Mengejar Jejak Majapahit di Tanadoang Selayar

By , Sabtu, 28 Oktober 2017 | 05:10 WIB

Asri memberikan penjelasan soal arah menuju lokasi kampung tua yang berbeda dengan daerah yang pernah saya kunjungi itu. “Setelah pintu gerbang kota, belok kanan di persimpangan patung TNI. Jalanannya lumayan mulus namun mendaki. Setelah mendapat tanda jalan ‘Bissorang 3 Km’, maka belok kanan. Sepanjang jalan kita tidak akan menemui kampung, Jalanannya rabat beton di antara kebun warga, maka ujung jalan akan menemukan kampung tua itu.”

Karena kendaraan roda empat yang ditumpangi sudah dapat modifikasi, Asri dan rombongannya terpaksa berjalan kaki. Kendaraannya tak mungkin mendaki sisa jalan sejauh dua kilometer. “Mobil kami ceper, jadi tak mungkin terus. Ya sudah, kami mendaki sejauh dua kilo (meter) lah.”

Kampung tua Bissorang dikelilingi bukit menghijau dengan jurang yang menghujam dasar bumi.
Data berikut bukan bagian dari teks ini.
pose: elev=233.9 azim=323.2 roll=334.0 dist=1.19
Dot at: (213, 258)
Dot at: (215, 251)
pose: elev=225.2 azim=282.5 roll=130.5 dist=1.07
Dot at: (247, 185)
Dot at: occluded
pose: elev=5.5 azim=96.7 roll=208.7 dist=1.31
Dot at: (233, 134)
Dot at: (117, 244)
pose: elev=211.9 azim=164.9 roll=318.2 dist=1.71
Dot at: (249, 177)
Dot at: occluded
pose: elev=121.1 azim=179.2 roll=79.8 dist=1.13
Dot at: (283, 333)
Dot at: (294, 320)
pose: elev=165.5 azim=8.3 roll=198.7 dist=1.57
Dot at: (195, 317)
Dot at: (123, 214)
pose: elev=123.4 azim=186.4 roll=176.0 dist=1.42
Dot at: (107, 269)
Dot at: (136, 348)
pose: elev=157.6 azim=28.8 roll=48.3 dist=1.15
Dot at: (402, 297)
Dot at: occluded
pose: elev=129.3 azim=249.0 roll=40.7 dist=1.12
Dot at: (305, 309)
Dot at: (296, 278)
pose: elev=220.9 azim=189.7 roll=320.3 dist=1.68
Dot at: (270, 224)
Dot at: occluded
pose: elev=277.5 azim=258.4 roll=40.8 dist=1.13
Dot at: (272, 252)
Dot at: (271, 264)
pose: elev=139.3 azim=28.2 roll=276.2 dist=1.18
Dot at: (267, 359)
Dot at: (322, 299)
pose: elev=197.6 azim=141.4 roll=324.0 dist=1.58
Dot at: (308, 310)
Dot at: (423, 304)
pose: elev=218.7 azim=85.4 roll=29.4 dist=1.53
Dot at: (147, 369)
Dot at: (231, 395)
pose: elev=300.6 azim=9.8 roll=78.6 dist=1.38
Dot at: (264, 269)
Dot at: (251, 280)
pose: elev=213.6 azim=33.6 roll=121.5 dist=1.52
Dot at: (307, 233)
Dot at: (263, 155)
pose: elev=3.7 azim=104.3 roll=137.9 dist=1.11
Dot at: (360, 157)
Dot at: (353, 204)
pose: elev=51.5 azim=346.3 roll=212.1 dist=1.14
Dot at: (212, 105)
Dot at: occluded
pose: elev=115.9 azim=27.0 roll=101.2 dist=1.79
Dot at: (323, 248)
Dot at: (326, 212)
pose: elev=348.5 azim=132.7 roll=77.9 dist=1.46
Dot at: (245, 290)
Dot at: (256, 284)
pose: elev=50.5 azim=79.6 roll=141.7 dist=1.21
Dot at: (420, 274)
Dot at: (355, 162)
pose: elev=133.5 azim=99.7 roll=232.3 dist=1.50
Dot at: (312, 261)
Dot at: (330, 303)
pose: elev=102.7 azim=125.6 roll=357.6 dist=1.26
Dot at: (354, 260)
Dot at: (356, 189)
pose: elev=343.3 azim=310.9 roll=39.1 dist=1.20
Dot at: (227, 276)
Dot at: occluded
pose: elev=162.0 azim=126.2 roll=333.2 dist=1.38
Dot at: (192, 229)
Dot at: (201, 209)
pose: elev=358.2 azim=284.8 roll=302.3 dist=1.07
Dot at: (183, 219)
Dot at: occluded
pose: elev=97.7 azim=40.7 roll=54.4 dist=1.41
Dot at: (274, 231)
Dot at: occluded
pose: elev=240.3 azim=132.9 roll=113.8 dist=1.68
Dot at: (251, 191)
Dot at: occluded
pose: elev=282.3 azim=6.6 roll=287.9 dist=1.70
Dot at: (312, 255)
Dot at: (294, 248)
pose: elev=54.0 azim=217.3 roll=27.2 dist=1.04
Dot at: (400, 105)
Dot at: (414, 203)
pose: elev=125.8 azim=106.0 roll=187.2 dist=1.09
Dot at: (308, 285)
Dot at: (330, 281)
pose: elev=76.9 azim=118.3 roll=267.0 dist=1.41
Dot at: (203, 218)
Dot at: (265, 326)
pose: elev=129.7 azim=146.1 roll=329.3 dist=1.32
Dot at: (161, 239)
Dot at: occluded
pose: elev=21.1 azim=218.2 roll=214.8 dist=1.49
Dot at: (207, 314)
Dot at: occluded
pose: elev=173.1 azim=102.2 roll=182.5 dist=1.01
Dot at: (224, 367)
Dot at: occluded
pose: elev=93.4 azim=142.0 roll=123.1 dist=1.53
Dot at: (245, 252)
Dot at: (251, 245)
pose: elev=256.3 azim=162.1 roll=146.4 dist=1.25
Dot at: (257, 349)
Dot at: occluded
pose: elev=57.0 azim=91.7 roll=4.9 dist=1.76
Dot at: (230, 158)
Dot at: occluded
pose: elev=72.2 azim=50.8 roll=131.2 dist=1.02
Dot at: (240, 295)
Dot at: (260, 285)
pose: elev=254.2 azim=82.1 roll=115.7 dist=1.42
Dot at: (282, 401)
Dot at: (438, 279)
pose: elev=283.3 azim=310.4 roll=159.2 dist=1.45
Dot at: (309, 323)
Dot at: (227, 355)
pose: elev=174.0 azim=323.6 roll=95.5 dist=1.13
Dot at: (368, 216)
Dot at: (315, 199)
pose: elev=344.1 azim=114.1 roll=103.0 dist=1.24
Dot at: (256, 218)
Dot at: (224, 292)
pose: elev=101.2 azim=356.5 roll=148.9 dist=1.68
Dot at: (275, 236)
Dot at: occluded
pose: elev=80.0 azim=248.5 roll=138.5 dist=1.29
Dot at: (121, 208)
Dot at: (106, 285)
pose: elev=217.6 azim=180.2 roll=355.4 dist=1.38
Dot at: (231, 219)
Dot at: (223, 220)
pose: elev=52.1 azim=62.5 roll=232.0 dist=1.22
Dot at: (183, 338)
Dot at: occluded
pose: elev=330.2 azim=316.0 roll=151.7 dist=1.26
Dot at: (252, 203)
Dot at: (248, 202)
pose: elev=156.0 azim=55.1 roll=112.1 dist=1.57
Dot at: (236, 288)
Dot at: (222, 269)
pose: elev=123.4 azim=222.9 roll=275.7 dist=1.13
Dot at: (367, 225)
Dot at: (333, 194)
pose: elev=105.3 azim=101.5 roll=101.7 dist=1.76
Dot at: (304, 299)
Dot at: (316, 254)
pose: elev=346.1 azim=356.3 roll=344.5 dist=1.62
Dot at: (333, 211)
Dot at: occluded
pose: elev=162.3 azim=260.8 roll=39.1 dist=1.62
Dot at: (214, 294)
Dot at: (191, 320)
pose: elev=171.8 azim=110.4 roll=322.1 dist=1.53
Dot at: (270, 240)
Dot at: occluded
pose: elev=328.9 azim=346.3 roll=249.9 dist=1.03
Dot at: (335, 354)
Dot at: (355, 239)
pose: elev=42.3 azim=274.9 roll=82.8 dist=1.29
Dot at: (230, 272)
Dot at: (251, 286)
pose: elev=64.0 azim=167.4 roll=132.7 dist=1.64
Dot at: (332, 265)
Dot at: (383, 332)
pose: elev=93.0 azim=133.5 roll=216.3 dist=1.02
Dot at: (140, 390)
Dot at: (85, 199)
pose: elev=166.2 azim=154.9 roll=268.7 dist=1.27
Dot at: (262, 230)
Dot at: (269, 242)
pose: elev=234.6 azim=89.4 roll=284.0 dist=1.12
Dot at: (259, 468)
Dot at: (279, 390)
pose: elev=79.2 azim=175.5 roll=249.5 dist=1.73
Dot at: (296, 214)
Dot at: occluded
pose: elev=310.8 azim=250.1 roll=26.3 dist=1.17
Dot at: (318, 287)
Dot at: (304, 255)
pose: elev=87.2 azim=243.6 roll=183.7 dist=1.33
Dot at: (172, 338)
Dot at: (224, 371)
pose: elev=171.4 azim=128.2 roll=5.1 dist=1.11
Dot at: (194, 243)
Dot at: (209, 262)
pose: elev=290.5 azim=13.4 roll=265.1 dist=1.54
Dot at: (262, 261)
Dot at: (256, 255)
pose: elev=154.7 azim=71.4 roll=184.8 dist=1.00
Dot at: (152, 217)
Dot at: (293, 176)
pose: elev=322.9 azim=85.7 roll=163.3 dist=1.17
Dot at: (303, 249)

Tempat ini dapat dijangkau dengan mudah dari Benteng, ibu kota Kabupaten Kepulauan Selayar, Sulawesi Selatan. (Asri)

Penjelajahan kecil itu bersifat mendadak. Saya kesal tak punya kesempatan ikut. Padahal, waktunya hanya selang satu minggu setelah acara Kemah Konservasi. Lantaran kompak, koordinator relawan Kelas Inspirasi, Dianika Ariatami membuatkan grup WhatsApp untuk memudahkan komunikasi. Dari situlah, komunikasi di antara relawan tetap terpintal.

“Awalnya cuma ingin kasih lihat ke Tika (Atika D. Wiguna). Dia kan masih di sini,” sebut Asri. Atika adalah relawan Kelas Inspirasi yang berasal dari Jakarta. Datang jauh dari Ibu Kota, Tika telah terbiasa “blusukan” ke pelosok negeri untuk mengantar wisatawan yang ingin melihat keindahan nusantara. Jadi, dia butuh banyak informasi destinasi wisata agar bisa memberikan agenda perjalanan yang baru.

“Saya tanya ke dia, ‘Tika, kamu sudah pernah ke Kampung Tua Bissorang?’” Rupanya, Tika tertarik dengan tawaran Asri tadi. “Saya pun sudah lama ingin ke sana. Tapi, belum punya waktu yang pas.”

!break!
Kehidupan warga kampung tua Bissorang di Kabupaten Kepulauan Selayar, Sulawesi Selatan. (Asri)

Dari situlah, penjelajahan ke Kampung Tua Bissorang bermula. Usai jalan kaki dengan rute mendaki sepanjang dua kilometer, rasa lelah itu terbayarkan. Panorama di atas bukit terhampar cantik. Tempat ini dikelilingi oleh bukit-bukit yang diselingi jurang batu yang menghujam dasar bumi.

Kampung Tua Bissorang lebarnya tak lebih dari 20 meter namun memanjang hingga ke ujung jurang. Di ujung kampung, tetamu bisa melihat bagian timur Selayar. "Nah, bisa dibayangkan betapa indahnya (panorama) waktu pagi hari ya," kata Asri. 

Di sini, Asri dan rombongannya tak menjumpai tanah. Mereka cuma menemukan batu-batu besar yang menyangga semua bangunan rumah. Konon, kampung ini mulanya berada di kawasan pesisir, tapi lantaran armada laut Kerajaan Seram dari Ternate kerap menyerang Bissorang, maka penduduk memutuskan berpindah ke puncak dataran tinggi berbatu tadi.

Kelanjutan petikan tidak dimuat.